Ich habe zwar mit einem Loewe-Opta bzw Max Ihle Markschorgast Ferrophon III c ein Gerät, dass 76 cm/sek bei noch dazu umschaltbarer Entzerrung "kann" und gerade auch für Kinos gedacht und propagiert wurde (auch dazu unten) aber es gibt zwei Probleme:

1.) Der Gleichlauf ist für hohe Ansprüchen nicht gerade prickelnd. Das liegt anders als beim kaum vergleichbaren AEG KL 15 hier nicht am sehr massiven Antrieb mit mechanischen Getriebe, mit dem man auch das Schiff aus dem Suez-Kanal hätte ziehen können, sondern an der eigenwilligen Konstruktion der speziellen Bandteller, die auf Teilkegeln aus Kohle liegen. Die haben zumindest bei mir leider eine offenbar ua von Temperatur und auch Luftfeuchtigkeit abhängige "Tagesform".

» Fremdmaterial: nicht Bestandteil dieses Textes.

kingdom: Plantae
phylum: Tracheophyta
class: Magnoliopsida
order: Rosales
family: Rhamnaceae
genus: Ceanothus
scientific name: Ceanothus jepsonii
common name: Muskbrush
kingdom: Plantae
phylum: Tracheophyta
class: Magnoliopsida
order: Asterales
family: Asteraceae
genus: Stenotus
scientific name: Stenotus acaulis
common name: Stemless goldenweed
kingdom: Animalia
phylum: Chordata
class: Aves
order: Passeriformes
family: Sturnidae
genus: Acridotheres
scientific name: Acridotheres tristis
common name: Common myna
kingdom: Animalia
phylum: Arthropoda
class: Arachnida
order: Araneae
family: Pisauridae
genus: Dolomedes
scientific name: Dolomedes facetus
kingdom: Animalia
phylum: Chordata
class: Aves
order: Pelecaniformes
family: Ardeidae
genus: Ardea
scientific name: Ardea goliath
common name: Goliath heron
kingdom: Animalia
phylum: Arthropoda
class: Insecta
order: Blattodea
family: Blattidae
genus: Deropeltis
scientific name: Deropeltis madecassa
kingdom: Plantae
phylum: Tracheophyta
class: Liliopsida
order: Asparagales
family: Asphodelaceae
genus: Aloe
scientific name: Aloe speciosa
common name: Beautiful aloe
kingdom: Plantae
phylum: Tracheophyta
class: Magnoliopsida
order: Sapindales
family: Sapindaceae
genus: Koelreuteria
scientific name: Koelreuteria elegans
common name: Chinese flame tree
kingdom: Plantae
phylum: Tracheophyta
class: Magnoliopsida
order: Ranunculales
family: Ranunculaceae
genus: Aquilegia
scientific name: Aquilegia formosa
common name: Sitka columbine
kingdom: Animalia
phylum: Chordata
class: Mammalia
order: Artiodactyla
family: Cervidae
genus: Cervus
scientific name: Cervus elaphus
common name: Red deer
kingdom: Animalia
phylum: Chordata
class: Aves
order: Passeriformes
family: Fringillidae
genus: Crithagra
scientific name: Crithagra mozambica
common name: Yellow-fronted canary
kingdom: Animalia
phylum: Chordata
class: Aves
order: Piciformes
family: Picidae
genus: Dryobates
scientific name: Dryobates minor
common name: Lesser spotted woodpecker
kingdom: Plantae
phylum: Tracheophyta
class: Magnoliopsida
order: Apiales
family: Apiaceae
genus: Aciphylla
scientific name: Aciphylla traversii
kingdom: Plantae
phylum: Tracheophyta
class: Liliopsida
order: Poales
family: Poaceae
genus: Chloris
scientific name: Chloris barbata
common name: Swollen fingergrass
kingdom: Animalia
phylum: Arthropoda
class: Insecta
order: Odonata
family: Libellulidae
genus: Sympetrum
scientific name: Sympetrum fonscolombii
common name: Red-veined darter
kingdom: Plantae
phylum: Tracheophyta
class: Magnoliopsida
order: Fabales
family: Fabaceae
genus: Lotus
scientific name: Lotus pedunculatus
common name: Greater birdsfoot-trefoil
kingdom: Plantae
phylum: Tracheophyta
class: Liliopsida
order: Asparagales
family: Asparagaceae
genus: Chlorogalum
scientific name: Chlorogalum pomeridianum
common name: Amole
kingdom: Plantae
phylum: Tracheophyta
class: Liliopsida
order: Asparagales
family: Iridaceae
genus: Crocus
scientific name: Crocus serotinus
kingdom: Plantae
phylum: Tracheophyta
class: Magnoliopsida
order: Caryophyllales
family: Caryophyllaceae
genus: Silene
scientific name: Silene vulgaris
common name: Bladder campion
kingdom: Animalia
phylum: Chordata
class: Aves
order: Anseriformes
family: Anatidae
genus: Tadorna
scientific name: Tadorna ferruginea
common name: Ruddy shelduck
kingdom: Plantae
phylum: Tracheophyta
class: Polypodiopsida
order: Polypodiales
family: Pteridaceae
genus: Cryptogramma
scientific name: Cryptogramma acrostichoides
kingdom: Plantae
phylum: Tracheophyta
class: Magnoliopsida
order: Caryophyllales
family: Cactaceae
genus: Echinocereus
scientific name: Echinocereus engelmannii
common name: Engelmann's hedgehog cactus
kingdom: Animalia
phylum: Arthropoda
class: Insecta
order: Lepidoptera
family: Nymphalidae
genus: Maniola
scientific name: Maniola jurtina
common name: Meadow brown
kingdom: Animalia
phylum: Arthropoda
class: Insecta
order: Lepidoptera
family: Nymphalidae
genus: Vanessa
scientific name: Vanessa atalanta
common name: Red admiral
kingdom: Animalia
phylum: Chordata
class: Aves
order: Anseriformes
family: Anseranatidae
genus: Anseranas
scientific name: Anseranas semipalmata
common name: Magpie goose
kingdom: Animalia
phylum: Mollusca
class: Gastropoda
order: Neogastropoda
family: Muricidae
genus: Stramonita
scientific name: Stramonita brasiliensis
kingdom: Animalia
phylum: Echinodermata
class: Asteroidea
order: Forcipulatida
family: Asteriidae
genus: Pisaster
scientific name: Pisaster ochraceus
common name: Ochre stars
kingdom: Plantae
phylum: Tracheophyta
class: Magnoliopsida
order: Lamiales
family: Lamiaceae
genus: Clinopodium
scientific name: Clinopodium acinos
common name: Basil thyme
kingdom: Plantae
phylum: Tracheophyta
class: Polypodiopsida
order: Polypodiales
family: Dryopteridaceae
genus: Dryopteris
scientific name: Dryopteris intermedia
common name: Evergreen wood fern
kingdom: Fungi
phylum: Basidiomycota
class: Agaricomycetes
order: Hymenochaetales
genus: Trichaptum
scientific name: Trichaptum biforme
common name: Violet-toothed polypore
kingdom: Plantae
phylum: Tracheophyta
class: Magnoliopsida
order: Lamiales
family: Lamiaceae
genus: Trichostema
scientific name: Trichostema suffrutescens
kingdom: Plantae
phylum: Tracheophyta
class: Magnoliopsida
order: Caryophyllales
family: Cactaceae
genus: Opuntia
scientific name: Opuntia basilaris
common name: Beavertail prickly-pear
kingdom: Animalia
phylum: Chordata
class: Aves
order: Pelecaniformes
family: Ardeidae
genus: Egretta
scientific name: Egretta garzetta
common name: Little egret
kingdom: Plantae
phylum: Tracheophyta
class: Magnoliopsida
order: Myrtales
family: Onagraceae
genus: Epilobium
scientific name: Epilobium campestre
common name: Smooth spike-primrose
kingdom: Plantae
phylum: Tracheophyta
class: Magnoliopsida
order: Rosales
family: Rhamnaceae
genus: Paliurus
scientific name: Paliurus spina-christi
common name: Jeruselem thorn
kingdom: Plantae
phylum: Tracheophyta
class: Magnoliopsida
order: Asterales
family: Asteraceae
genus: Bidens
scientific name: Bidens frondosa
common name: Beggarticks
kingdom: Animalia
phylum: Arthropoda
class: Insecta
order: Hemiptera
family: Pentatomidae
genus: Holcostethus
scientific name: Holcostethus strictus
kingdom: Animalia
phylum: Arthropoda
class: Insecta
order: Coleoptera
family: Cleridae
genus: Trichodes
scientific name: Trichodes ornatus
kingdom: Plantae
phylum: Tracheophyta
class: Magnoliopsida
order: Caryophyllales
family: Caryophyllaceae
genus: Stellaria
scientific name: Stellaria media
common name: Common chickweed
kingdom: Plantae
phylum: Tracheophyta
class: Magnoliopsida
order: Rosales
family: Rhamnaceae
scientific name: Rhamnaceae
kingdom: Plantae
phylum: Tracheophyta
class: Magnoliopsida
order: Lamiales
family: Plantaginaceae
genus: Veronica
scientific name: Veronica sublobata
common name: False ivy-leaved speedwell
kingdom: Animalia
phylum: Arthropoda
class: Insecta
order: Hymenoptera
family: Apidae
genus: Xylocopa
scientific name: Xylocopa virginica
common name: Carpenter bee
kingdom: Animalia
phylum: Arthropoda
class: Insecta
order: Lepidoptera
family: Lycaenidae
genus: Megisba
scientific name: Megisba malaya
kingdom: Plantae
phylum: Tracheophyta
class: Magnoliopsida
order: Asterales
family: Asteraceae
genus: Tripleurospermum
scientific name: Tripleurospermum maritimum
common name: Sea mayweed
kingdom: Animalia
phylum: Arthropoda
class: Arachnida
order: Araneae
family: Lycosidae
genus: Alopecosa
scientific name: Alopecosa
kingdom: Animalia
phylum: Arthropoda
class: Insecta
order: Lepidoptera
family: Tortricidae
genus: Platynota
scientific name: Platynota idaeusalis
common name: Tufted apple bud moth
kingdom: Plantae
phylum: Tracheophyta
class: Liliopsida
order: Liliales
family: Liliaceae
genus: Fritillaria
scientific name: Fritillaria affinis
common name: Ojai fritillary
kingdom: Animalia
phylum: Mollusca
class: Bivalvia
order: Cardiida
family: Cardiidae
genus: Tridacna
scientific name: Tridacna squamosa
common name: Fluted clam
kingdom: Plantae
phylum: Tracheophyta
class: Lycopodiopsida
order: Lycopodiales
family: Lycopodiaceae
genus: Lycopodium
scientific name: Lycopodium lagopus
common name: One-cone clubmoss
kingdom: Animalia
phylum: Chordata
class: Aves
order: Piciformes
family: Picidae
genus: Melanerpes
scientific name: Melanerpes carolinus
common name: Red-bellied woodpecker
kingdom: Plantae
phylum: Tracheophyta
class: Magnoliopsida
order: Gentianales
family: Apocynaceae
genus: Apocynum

2.) Ich habe diesen 40 kg schweren Panzer gerade vor ein paar Wochen sorgfältig verpackt in einem Keller eingelagert, um das Kl 15 aus einem anderen Beitrag aufstellen zu können. Nach dem Transport u.a. über 3 Stockwerke hinweg, hätte ich beinahe einen Orthopäden aufsuchen müssen.

revfan
Zuletzt geändert von revfan am Sonntag 4. April 2021, 15:34, insgesamt 2-mal geändert.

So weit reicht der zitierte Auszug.